US box office revenue 1996-2016

Netflix wants to help the movie business grow, but Hollywood is in no mood to change. In the meantime, Netflix is draining revenue from the movies and educating its members to storytelling in a different form. Can Hollywood afford to let this go on?

The war of words between Hollywood and SVOD

Netflix’s Reed Hastings does not mince words when talking about the movie industry. He believes it needs to innovate. Asked about his company’s relationship with movie chains, he quipped:

“How did distribution innovate in the movie business in the last 30 years? Well, the popcorn tastes better, but that’s about it.”

He went on to say that Netflix could help the movie business, in the same way that cable networks and online services have helped TV:

“What Netflix wants to do is to unleash film. It’s fundamentally about growing the movie business.”

It doesn’t look like the industry is ready to change any time soon, at least according to Stacey Snider, head of 20th Century Fox Film. Speaking at a movie industry event at UCLA she commented:

“Eventually I would imagine, I’m speaking as an observer, the studios will need to find their own platforms and create our own direct-to-consumer opportunities. It’s a vital conversation to be having, and we can all leave with saying that one-size-fits-all doesn’t work in today’s marketplace.”

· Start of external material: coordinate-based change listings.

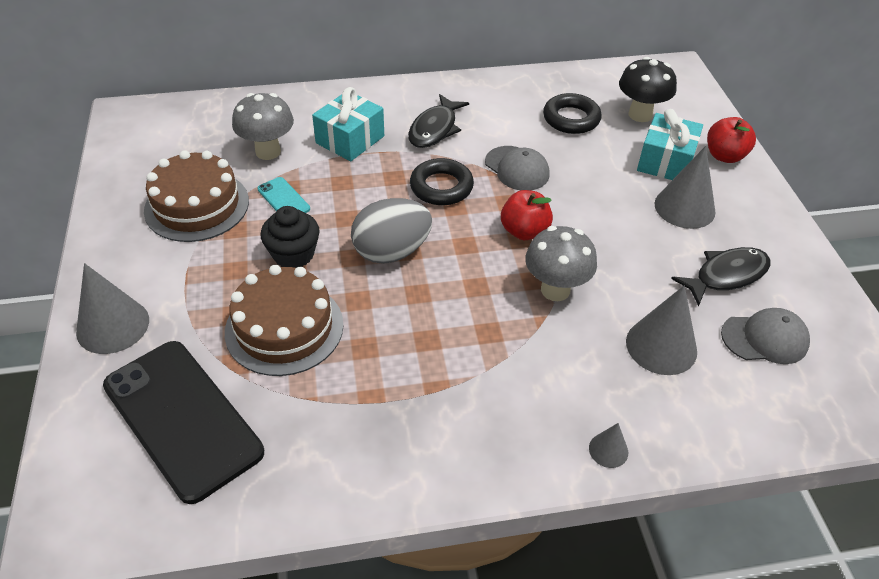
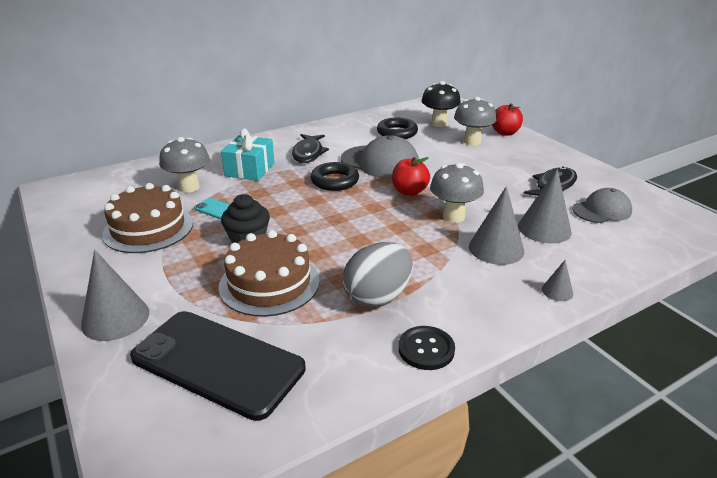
camera: 20 degrees left, 15 degrees down
grey egg [351,198,432,264] -> grey egg moved to [343,242,413,308]
grey cap [485,146,550,190] -> grey cap [341,135,419,179], size x1.56
turquoise gift [637,109,703,180] -> grey mushroom [454,97,496,146]
grey cone [655,146,716,229] -> grey cone moved to [469,186,524,265]
none -> black button [398,326,455,370]

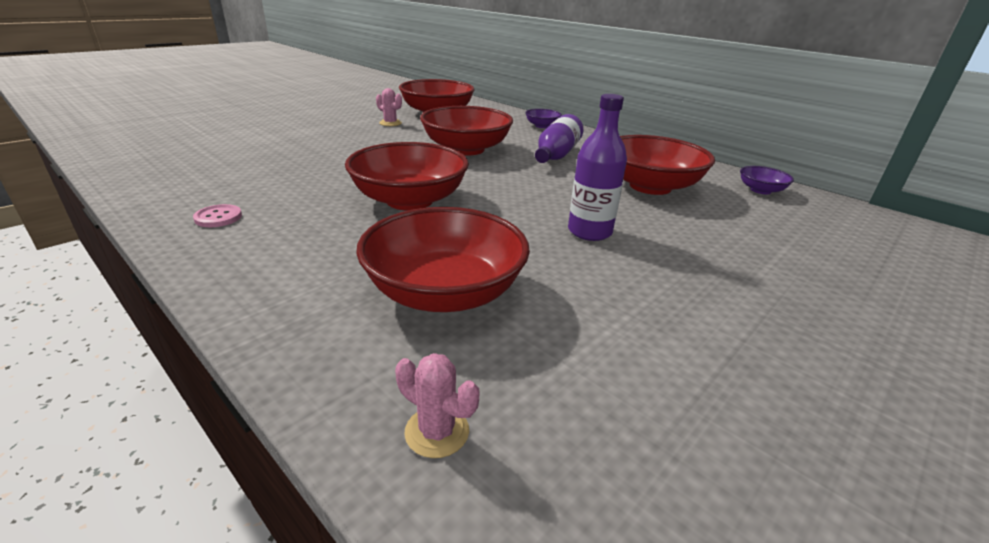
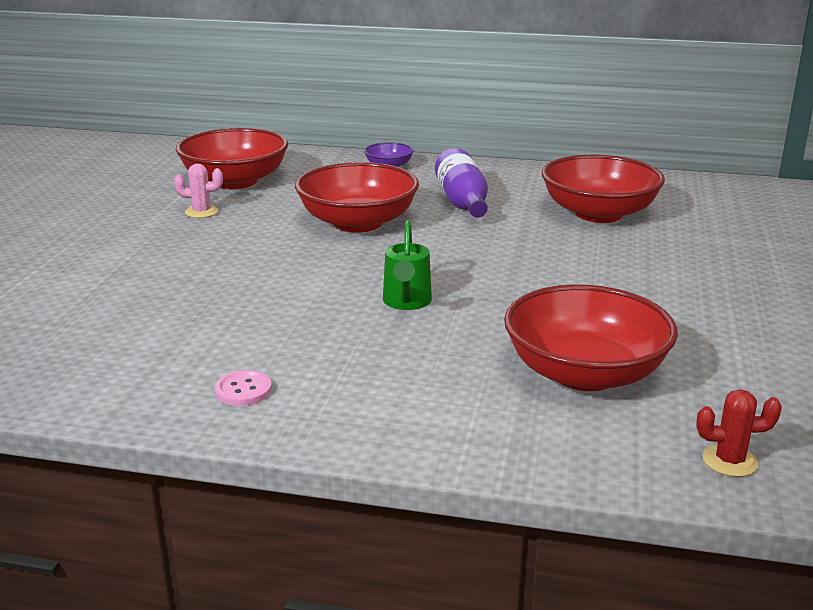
camera: 30 degrees left, 5 degrees down
red bowl [345,142,469,211] -> green watering can [383,220,432,310]
pink cactus [395,353,479,458] -> red cactus [696,389,782,477]
purple bottle [568,94,627,241] -> none
purple bowl [740,166,794,194] -> none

Speaking at the same event, a panel of experts agreed that changes in how movies get to fans won’t happen anytime soon.

Can the movie industry afford to wait?

The U.S. box office struggles on

Things do not look great at the box office in the U.S. According to The Numbers, the number of movie tickets sold has hardly changed in 20 years. In 1996, 1.31 billion tickets were sold, and in 2016 1.33 billion were sold. Over that time, the US population has increased from 269.4 million to 323.3 million, a 20% increase.  Looked at another way, the average number of tickets purchased per person in 1996 was 4.9 and in 2016 was 4.1.

The revenue picture looks a little better, thanks to a rapid rise in ticket prices. Total box office has increased from $5.8 billion in 1996 to $11.3 billion in 2016. However, adjusted for the inflation things don’t look nearly as exciting. In 2017 dollars, the box office was $11B in 1996 and $11.3B in 2016.

$3B in movie revenue erased since 2014

However, the real problem for Hollywood isn’t box office sales. It’s the collapsing disc market. In 2013, physical disk sales in the US amounted to $7.8 billion, according to DEG numbers. In 2016, that has fallen 30% to $5.5B. Some of that revenue has transferred to electronic sales, which has increased $0.9 billion between 2014 and 2016. That still leaves $1.4 billion which has vanished from studio bottom lines.

Although not all the losses have been born by the studios, the collapse of the movie rental market has erased another $1.5 billion in revenue. The rental market for movies (physical and digital) has declined from $6.1B to $4.6B between 2014 and 2016.

In total, consumers spent about $3B less on movies in 2016 than 2014. What did all that money go? Every penny of it went to SVOD services like Netflix. Over the same period, SVOD revenue has grown from $3.2 billion to $6.2 billion.

The hidden damage to the movie industry

To be sure, the loss in movie revenue is painful. However, more damaging to the industry is the loss in time people spend watching movies. The truth is that people spend more time watching scripted shows on services like Netflix than movies. They are swapping time spent watching movies for a different storytelling experience. One that evolves over many hours, rather than in the 2-hour movie format.

If Hollywood allows this to go on consumers could end up preferring to watch Luke Cage on Netflix over many hours, to watching a Luke Cage movie in theaters.

Why it matters

Netflix says it wants to help the movie business grow. Hollywood and theaters are in no mood to play.

The movie business in the U.S. is facing stagnant box office revenues, and declining disc sales and rentals.

As well, people are swapping time watching movies for time with scripted shows.

Hollywood may need to change soon, or it may lose its audience.